The visualization of results after the graph embedding in 2-dimensions of five bioinformatics datasets and two social network datasets.

5 Conclusion

Based on the original idea of doc2vesc in NLP to automatically learn document embedding, we applied it to graph data and proposed a novel graph classification method based on graph structure learning named GC-GSL. GC-GSL helps us to solve the problem of subgraph isomorphism testing as well as easily applied to real-world problems with large datasets and highly scalable without the need for complex implementation as in graph kernels or graph classification based on frequent subgraph mining methods.

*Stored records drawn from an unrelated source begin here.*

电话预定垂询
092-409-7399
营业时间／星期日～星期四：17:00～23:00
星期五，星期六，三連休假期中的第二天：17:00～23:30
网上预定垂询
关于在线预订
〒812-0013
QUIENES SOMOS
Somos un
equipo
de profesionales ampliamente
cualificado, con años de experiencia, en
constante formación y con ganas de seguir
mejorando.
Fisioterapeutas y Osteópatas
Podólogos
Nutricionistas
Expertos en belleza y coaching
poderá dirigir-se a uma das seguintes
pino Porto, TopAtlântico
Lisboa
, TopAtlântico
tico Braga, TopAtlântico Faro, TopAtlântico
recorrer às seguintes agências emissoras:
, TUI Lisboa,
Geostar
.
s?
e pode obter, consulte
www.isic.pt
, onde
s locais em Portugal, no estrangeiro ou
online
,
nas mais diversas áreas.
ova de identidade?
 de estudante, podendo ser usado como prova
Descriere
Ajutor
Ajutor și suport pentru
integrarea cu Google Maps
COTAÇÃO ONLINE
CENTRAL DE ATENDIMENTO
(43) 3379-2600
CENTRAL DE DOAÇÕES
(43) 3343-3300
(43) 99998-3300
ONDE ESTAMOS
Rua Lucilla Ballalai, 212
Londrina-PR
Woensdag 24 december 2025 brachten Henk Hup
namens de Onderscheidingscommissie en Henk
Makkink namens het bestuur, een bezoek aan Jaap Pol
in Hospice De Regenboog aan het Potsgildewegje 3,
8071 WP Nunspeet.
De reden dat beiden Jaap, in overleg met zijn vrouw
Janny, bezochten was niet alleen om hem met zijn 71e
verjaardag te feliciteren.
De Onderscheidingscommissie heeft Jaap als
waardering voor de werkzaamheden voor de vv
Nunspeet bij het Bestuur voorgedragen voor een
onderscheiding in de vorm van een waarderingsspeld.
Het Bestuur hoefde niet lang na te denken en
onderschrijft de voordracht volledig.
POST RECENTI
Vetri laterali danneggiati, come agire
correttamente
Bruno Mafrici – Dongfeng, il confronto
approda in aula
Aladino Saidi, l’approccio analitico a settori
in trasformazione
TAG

Experiments on bioinformatics data sets and social networks have both good and effective results.

Although the results of GC-GSL are effective, there will still be limitations as mentioned in the discussion such as local subgraph problems, some other information in the graph such as node, edge, etc. is still unexplored. Further improvement in classification results by overcoming the above limitations is one of the probable future development directions. On the other hand, this novel graph classification method also needs further improvements in practical terms such as speed and scalability for larger datasets.